Text passage:

|Reviews for 10 Leisurely Days|
| realfanficts chapter 22 . 4/24/2006
Well, good luck with the next story, and way to go with the ending to this story! That was a nice touch with the necklace.
| Teen Tyrant chapter 22 . 4/24/2006
I said it in my first review of this story and I'll say it now in my last: you are a f*ing genius! This is one good thing that I am truely sad had to come to an end, but the way it does was most satisfying, in a more complete way than any other Rob/Star romance fic ever has. Not too much, but not to little, and possiblity for the future. I am a little sad about the necklace, but your explaination makes sense. Congratulations for a job well done, in this, the ultimate Teen Titans fanfiction story. See you next time around, and thank you, Blue Ten.
| tigerchic121 chapter 21 . 4/23/2006
Whoa...the reviews have spell check for all the different languages...that's weird.
Before I start I would like to say that this is one of the best stories I have written. It has entertained me, amazed me, and changed how I view fanfictions. I think if I hadn't stumbled across this story I wouldn't truly get fanfiction. It's your story that has made me step back and critique myself, and my writings. Thank you!
This chapter was great! Though as I came into this chapter I had the feeling that it too, would not be the last. Looks like my suspicions were right!
The missing piece between Robin and Starfire was the thing I came into this chapter, looking forward to the most. I have to say I wasn't disappointed. True I may have wanted a little kiss or two in there (hehe) but who (that is a R/S shipper) wouldn't want that? The reason I liked it is because of Robin. Robin is usually the one that backs down. He can't seem to show that he-not only the team-cares for Starfire. This story has set the stage, to breaking that bad habit. He's progressed in every chapter and in this one, I felt very proud. Of your writing skills, and of Robin. Not saying that Starfire was no help, but she is a very strong female, and shows her emotions much easier. For Robin to come out, takes some work.
Also, another reason I was very happy with that section is because Starfire broke control. I knew, knew, knew that Robin would be the one to break her (not literally: P) They have a bond, that can only be explained in terms of love/relationship and in the end, that is what pulled her through. I was jumping up and down when I saw that.
Now...on to the fight!
The fight was the highlight of the chapter. Not only was it choreographed well, but it also revealed many of the questions posed in the story. Such as who Grey was, and why he had done everything he had. I know you said that a lot of people were beginning to guess Tyrus was Grey, but that came as an absolute surprise to me! I thought Tyrus had died! I had been really sad because Tyrus had died, but reading this chapter I was blown back! I couldn't believe it! You really did good pulling that off. The foreshadowing was there, but alas it was not spotted. I was even more surprised when Robin knew.

Required action a: Reproduce the lines of the records verbatim, from the start of the records through the line containing "Akty prawne".

Provided records:
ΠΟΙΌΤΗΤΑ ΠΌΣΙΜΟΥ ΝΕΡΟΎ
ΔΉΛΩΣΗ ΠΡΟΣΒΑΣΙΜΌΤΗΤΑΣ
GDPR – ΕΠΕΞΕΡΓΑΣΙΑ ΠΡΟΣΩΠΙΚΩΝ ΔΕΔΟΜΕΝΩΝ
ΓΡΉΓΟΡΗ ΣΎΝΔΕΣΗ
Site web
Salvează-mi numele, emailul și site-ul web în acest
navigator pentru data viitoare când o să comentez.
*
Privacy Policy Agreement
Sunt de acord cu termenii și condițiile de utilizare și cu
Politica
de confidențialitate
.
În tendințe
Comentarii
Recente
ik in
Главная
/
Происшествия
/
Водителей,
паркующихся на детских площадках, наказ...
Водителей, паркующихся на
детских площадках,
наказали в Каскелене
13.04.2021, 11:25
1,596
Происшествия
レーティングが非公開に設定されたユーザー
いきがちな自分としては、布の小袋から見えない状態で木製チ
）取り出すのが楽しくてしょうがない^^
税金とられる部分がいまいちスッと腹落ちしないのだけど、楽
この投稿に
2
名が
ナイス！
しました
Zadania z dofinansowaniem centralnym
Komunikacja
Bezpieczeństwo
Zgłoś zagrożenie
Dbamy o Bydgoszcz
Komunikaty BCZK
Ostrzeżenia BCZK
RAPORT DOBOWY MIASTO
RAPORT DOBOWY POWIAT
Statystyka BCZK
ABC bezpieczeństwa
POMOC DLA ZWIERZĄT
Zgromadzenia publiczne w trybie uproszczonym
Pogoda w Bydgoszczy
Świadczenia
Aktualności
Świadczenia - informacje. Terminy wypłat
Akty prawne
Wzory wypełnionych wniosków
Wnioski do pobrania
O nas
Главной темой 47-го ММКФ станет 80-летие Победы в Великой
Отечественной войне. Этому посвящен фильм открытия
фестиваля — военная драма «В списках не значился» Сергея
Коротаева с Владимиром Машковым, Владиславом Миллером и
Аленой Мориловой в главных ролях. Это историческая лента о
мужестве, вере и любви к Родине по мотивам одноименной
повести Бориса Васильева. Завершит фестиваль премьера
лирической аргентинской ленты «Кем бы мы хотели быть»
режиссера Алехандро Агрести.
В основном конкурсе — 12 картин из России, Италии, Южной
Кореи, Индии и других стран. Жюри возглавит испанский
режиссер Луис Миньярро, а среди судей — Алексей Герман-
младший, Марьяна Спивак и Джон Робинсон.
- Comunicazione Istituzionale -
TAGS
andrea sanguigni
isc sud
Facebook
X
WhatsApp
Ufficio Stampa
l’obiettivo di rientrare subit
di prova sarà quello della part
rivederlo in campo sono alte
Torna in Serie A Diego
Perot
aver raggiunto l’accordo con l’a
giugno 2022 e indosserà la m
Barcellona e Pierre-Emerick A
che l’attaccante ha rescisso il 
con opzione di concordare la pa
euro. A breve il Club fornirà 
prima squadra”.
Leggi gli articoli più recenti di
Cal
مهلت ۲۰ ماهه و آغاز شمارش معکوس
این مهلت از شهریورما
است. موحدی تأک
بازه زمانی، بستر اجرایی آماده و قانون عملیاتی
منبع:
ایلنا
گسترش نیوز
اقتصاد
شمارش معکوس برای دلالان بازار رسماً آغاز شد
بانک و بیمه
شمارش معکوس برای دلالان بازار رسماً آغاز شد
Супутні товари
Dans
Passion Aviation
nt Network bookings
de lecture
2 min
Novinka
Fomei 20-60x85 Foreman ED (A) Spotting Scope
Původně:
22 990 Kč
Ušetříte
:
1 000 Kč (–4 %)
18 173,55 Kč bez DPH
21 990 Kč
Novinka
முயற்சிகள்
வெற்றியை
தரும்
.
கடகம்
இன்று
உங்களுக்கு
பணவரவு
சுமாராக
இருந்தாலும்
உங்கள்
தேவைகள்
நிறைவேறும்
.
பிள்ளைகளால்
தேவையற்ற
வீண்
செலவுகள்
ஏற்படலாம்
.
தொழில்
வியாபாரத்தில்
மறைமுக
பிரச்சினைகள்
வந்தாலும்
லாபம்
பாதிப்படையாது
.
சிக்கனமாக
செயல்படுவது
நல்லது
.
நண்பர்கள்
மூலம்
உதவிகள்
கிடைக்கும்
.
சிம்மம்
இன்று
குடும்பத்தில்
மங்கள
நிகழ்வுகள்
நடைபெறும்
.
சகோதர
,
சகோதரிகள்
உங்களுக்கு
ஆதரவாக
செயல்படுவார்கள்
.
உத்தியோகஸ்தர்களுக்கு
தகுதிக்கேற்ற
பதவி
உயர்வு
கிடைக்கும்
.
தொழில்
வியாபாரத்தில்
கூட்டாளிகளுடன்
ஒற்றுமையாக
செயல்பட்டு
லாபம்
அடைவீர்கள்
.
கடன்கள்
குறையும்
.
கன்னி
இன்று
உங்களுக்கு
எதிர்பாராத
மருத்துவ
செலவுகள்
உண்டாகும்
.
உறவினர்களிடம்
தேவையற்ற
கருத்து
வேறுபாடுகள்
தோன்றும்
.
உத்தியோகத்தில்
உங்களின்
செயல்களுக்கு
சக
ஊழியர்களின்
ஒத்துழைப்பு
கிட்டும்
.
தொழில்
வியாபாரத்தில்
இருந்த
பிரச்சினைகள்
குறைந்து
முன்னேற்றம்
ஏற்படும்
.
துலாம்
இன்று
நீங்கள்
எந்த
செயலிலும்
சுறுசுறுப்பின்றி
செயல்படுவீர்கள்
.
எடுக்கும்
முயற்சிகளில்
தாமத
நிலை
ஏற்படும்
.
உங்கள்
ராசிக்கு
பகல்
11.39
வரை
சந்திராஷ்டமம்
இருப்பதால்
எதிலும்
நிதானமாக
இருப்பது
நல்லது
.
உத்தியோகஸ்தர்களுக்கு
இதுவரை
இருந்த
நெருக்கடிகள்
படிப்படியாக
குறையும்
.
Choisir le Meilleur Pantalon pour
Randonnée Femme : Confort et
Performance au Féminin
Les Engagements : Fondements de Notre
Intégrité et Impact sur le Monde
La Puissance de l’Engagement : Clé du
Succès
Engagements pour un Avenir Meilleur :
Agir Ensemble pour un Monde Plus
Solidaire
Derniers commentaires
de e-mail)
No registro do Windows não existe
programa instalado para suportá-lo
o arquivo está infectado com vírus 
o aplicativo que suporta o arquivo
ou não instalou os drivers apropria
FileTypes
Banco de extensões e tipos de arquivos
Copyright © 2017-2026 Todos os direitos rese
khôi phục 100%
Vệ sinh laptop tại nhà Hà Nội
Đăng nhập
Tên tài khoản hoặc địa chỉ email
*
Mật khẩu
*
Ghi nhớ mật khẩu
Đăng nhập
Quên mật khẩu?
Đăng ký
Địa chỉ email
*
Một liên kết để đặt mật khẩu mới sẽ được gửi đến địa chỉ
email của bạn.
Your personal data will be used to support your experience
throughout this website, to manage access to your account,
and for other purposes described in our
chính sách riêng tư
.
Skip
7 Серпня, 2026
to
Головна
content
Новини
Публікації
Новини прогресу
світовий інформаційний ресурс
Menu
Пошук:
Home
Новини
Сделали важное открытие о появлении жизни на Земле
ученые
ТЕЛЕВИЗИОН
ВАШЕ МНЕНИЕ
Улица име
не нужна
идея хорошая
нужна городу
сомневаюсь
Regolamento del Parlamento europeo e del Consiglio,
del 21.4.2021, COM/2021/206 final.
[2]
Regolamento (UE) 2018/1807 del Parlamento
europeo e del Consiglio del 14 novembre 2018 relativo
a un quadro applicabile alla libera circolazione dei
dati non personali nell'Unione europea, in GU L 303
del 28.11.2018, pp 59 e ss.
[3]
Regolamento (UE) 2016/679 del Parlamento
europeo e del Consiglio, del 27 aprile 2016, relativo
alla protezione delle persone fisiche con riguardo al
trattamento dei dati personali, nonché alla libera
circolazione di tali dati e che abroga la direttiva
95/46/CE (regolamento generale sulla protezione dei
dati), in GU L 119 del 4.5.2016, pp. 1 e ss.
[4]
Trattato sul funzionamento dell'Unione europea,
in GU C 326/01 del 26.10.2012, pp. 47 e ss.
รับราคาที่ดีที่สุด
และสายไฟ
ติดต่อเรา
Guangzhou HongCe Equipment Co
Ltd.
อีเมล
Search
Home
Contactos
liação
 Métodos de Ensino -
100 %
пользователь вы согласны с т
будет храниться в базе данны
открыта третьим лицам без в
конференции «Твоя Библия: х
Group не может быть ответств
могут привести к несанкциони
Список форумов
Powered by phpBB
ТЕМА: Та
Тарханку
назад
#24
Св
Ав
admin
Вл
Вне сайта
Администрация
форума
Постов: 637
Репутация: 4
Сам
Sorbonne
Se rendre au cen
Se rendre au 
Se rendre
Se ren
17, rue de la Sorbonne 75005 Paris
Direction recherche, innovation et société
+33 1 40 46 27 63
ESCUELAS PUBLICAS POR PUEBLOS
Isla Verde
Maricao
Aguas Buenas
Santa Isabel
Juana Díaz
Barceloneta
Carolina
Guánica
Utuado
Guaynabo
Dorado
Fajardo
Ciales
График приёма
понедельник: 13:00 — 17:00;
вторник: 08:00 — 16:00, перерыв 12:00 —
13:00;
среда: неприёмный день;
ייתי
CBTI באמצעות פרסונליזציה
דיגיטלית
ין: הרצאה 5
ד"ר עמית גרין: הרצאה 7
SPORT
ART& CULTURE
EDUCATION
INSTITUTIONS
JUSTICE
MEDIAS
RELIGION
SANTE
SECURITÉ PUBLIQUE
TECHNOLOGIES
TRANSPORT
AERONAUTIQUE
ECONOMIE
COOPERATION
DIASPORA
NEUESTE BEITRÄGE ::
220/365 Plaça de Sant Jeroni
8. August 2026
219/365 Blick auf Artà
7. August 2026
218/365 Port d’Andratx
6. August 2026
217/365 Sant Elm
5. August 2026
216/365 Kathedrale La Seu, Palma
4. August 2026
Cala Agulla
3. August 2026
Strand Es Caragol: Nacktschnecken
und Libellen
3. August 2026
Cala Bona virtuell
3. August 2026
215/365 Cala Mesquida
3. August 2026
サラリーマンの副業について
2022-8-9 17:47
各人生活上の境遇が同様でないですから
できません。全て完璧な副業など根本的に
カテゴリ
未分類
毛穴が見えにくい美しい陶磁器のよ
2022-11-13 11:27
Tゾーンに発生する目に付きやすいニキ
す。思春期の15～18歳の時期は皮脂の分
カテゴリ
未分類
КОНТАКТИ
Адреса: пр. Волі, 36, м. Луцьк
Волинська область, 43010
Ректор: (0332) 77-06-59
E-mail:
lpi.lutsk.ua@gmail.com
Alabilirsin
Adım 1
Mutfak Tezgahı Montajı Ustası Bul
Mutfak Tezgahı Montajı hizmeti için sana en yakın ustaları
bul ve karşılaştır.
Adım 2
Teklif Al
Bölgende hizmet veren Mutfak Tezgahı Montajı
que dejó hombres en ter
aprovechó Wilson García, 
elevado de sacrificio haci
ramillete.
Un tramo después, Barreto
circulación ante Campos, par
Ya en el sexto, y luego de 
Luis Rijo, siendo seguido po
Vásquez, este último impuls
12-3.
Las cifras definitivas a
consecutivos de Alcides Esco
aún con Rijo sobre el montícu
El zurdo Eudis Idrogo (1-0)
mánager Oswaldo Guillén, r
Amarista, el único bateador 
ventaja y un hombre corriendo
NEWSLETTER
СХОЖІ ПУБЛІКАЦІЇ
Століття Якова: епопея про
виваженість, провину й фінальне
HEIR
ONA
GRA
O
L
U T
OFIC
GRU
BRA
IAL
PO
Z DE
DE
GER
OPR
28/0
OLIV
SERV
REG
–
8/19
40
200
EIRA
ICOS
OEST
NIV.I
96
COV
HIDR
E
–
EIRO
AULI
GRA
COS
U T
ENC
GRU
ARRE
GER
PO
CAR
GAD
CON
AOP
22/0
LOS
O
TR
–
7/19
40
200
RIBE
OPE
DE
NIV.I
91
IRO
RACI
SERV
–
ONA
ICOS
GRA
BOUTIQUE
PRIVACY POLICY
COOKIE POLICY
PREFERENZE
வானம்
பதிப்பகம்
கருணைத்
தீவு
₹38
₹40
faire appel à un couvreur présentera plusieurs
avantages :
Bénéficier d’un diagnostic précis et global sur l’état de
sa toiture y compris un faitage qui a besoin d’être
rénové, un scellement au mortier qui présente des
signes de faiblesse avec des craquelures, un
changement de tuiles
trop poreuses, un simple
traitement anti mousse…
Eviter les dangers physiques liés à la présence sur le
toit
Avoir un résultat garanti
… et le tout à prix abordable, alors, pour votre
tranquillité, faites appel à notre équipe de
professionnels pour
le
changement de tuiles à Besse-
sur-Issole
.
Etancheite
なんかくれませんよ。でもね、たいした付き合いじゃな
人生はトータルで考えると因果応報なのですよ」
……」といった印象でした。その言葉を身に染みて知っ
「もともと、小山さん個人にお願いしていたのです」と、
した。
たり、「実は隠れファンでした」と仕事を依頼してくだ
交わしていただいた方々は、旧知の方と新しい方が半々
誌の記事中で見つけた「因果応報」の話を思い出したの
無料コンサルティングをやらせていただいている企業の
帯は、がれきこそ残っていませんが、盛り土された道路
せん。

Required action b: List the usernames of all reviewers who posted on the reviews page.

Final answer a:
ΠΟΙΌΤΗΤΑ ΠΌΣΙΜΟΥ ΝΕΡΟΎ
ΔΉΛΩΣΗ ΠΡΟΣΒΑΣΙΜΌΤΗΤΑΣ
GDPR – ΕΠΕΞΕΡΓΑΣΙΑ ΠΡΟΣΩΠΙΚΩΝ ΔΕΔΟΜΕΝΩΝ
ΓΡΉΓΟΡΗ ΣΎΝΔΕΣΗ
Site web
Salvează-mi numele, emailul și site-ul web în acest
navigator pentru data viitoare când o să comentez.
*
Privacy Policy Agreement
Sunt de acord cu termenii și condițiile de utilizare și cu
Politica
de confidențialitate
.
În tendințe
Comentarii
Recente
ik in
Главная
/
Происшествия
/
Водителей,
паркующихся на детских площадках, наказ...
Водителей, паркующихся на
детских площадках,
наказали в Каскелене
13.04.2021, 11:25
1,596
Происшествия
レーティングが非公開に設定されたユーザー
いきがちな自分としては、布の小袋から見えない状態で木製チ
）取り出すのが楽しくてしょうがない^^
税金とられる部分がいまいちスッと腹落ちしないのだけど、楽
この投稿に
2
名が
ナイス！
しました
Zadania z dofinansowaniem centralnym
Komunikacja
Bezpieczeństwo
Zgłoś zagrożenie
Dbamy o Bydgoszcz
Komunikaty BCZK
Ostrzeżenia BCZK
RAPORT DOBOWY MIASTO
RAPORT DOBOWY POWIAT
Statystyka BCZK
ABC bezpieczeństwa
POMOC DLA ZWIERZĄT
Zgromadzenia publiczne w trybie uproszczonym
Pogoda w Bydgoszczy
Świadczenia
Aktualności
Świadczenia - informacje. Terminy wypłat
Akty prawne

Final answer b:
realfanficts
Teen Tyrant
tigerchic121